I decided to take a cab home to get away from this hullabaloo. As the ride neared my home, the hustle and bustle started to lose its intensity, and a lively observation caught one’s attention. Everyone is preoccupied with their respective means of survival: preoccupied with sustaining their lives; preoccupied with obtaining a living; preoccupied with moving forward and striving to be the best among all. Each of the passengers gets out of the cab at their respective destinations one by one, until the last one, and the cycle continues each day and every hour without any halt. This routine may be tiresome for many, but more than being wearisome, it has its reason as well.
No sooner did I reach home than I realised the subtle noise in my head. This noise was neither from a vendor nor from a bus conductor; it also was not from the rain, but yes, it was like that of the kid whom I saw crying because he was kept devoid of his favourite toy. A sobbing cry when you don’t get the desired thing; a heart-breaking sigh when, despite working hard to achieve, you don’t succeed in the same way the others did, although others get through without much toil. It had a different waveform and couldn’t be heard by our ears; it was just felt. It could not be avoided by wearing earplugs, nor could it be suppressed. For a few minutes, this type of stirring disrupts the hard-earned peace, and one longs for it with even more agitation.
No matter how much one tries to suppress his or her distraction, worries, questions, fears, aspirations, and distress, it will show its presence in one form or another. No matter how much one tries to avoid and block the noise, one can’t suppress the inner noise that we listen to all the time we are awake. And noise is not always bad, be it of any type, as introduced in the preceding lines—a natural phenomenon that has its own connotations. But, yes, it is also true that everything in excess is bad. A threshold breach of anything can be inconvenient and even make us think negatively about it. At that time, it may need some corrective measures to mitigate its unwanted effects.

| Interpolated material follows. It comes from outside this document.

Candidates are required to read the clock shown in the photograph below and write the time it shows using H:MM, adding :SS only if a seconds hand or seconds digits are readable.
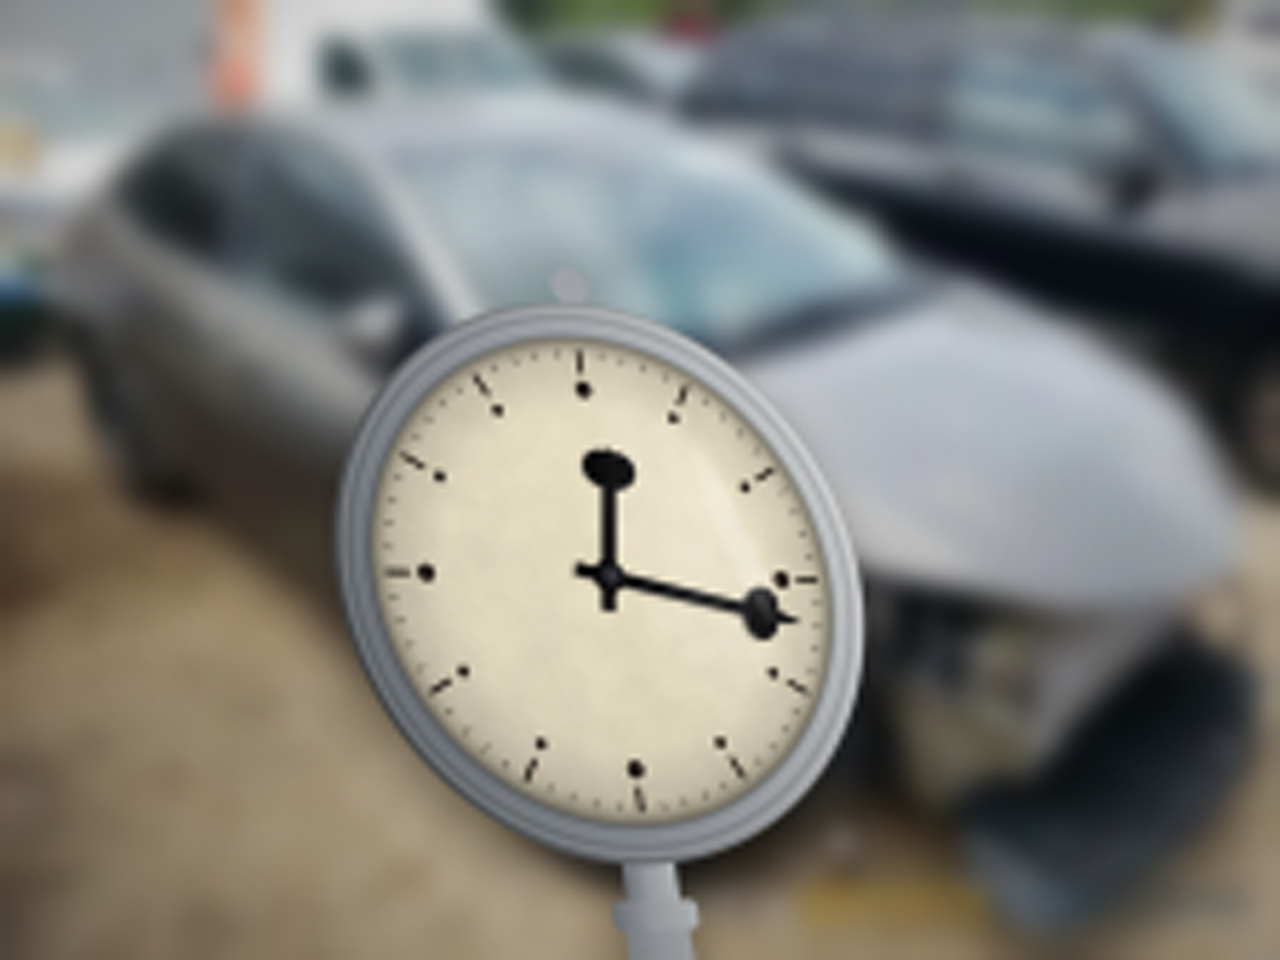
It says 12:17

The hubbub we all witness in city centres, public places, and offices on a daily basis can be irritating sometimes, but it is the laterality of the human mind that thinks only of that aspect of a thing or happening that fits its choice and reason. Market clamour and tumult are a reason and way of life for many people, their means of subsistence, whether they like it or not, and whether it suits us or not. The Almighty has enclosed the livelihood of many in the din of markets and other such places. The only difference is that we turn a blind eye to the design behind the way things happen around us and only focus on their relevance to us.

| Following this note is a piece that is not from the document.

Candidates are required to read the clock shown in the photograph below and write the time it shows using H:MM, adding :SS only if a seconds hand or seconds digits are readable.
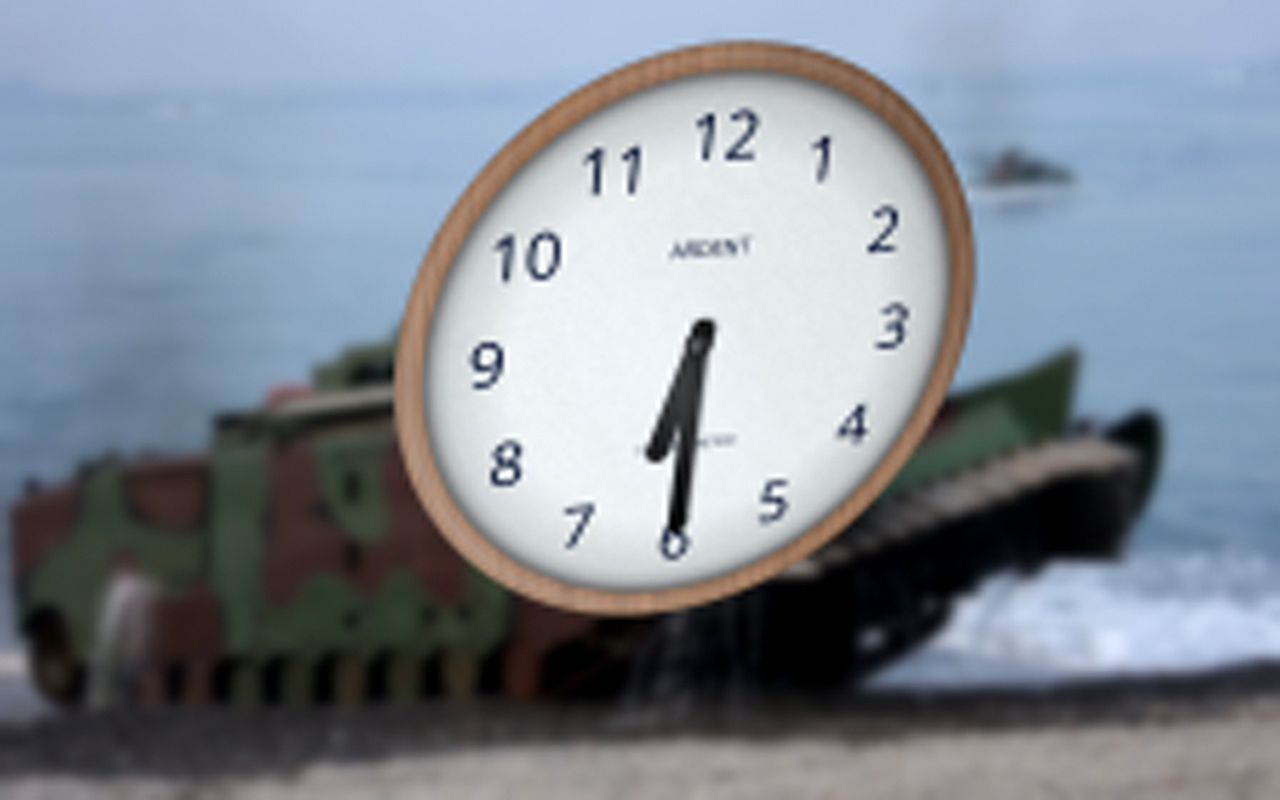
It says 6:30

Similarly, while the constant stir and storm of thoughts in our minds may appear to be a symptom of restlessness, it is this storm that keeps us from doing evil and bad; it drives us to work harder and harder every day in order to achieve our goals, improve our lives, be aware of impending dangers ahead, and strive hard in finding answers to our curiosity questions. The label of "troubling" we have given to the noise we are always cognizant of is a misnomer and doesn't always infer the same meaning, at least not in its subtle and extensive connotations. Just as a betrayal does not always provide a negative sense when viewed from a broad perspective, it also has positives that redefine the person's journey in a more refined and mature way.

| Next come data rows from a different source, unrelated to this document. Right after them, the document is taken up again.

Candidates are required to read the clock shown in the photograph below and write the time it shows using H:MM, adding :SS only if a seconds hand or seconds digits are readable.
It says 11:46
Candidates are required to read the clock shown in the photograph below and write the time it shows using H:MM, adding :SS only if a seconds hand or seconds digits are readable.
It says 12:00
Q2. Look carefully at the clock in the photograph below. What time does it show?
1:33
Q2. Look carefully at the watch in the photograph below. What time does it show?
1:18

The crux of the matter remains the simple truth that we are far too unaware of the abyssal background of things and how they work. We only apprise ourselves of the things that fit our choice and taste, rejecting others with our cunning elaborations without thinking about their usefulness and relevance to others. It may satisfy our logic and relieve us of nature's compounded inter-relationships, as well as soothe the agony of understanding the composite nature of life affairs, but it also robs us of the meaning of life, which is to accept things as they are and try to steer it between systole and diastole effectively without straining our mind muscle fruitlessly because we know there are some convolutions we can't comprehend. May the Almighty bless us all!